Project description:Pharmacologic and animal studies have strongly implicated the norepinephrine transporter (NET) in the pathophysiology of attention-deficit/hyperactivity disorder (ADHD). We conducted a family-based study, with stratification based on sex and subtype, to test the association between 30 tag single-nucleotide polymorphisms (SNPs) within the gene encoding NET (SLC6A2) and ADHD.Family-based association tests were conducted with the categorical diagnosis of ADHD, as well as quantitative phenotypes of clinical relevance (Conners Global Index for Teachers and Parents, and Child Behavior Checklist measures). Sliding window haplotype analysis was conducted with screening based on conditional power using PBAT.A previously reported association with rs3785143 was confirmed in this study.
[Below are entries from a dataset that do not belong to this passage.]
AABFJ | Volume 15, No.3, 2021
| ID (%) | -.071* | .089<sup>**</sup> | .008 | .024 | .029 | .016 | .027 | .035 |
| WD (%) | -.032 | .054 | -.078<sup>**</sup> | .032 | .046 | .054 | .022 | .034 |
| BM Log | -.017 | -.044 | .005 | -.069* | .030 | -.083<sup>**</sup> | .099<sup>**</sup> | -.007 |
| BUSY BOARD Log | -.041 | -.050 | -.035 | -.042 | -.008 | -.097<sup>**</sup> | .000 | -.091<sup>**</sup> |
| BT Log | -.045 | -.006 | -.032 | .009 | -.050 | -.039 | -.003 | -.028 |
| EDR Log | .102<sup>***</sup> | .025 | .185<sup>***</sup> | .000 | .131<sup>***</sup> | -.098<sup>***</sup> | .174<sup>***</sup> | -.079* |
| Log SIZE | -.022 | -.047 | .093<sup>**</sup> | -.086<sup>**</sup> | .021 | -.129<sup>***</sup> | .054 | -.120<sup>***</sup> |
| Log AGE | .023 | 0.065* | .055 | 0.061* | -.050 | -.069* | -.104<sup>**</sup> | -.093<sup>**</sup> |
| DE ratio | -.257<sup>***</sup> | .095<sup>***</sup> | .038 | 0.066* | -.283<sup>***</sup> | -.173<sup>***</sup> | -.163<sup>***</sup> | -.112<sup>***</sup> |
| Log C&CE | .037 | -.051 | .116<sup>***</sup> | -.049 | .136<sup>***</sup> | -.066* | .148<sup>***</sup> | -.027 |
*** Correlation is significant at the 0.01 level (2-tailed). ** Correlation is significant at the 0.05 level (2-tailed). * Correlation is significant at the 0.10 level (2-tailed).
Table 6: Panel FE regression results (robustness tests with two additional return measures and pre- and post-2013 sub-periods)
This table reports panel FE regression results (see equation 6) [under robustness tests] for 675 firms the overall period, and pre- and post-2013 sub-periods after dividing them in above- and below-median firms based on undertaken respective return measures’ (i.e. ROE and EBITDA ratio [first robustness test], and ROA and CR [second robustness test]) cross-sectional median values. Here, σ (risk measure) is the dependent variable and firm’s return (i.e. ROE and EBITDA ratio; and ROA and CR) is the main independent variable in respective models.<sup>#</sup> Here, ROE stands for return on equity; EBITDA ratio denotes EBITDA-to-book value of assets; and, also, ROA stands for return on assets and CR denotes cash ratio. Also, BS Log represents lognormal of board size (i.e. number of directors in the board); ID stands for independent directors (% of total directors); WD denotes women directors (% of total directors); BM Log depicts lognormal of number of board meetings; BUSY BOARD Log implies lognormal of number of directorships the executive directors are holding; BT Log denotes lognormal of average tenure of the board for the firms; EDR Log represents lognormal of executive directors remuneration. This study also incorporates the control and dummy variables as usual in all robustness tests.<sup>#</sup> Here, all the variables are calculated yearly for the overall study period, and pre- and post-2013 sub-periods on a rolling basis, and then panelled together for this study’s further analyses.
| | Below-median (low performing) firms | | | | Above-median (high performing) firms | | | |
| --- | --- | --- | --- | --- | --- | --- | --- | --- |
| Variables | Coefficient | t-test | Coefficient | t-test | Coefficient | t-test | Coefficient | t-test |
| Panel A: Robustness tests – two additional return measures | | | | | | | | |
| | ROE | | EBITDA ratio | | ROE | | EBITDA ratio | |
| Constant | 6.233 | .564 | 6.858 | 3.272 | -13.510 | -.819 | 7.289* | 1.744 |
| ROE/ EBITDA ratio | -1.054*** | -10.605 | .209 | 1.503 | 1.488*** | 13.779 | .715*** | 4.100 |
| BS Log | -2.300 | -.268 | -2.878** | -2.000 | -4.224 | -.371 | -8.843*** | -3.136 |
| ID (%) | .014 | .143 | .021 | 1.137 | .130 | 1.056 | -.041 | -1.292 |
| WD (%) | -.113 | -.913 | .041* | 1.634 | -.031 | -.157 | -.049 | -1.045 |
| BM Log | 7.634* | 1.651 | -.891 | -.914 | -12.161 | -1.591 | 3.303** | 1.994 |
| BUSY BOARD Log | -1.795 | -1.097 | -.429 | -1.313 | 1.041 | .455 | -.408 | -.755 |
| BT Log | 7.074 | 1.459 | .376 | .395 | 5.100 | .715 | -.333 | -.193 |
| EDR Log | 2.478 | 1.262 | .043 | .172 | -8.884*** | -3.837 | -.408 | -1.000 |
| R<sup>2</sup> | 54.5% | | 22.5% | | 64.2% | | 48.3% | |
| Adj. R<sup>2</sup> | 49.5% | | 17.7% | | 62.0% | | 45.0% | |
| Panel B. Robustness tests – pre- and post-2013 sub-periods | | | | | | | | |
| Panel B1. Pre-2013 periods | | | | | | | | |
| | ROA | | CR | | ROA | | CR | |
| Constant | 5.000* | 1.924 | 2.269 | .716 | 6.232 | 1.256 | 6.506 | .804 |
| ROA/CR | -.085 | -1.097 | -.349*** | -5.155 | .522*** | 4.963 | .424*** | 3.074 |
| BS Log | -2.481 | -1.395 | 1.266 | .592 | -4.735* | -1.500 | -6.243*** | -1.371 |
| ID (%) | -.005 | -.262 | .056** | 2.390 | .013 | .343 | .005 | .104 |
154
Further, extensive association was observed with haplotype blocks, with a differential pattern observed based on sex and subtype. The 5' region of the gene (encompassing haplotype block 1 and including a functional promoter SNP, rs28386840) showed an association with ADHD in girls (irrespective of subtype). A different region of the gene (distributed around haplo-type block 2) was associated with distinct behavioural phenotypes in boys. These findings are correlated with previously reported functional studies of gene variants in SLC6A2.The most important limitation of the study is the small size of the groups resulting from the stratification based on sex followed by subtype.The results obtained in this family-based study suggest that haplotype blocks within different regions of SLC6A2 show differential association with the disorder based on sex and subtype. These associations may have been masked in previous studies when tests were conducted with pooled samples.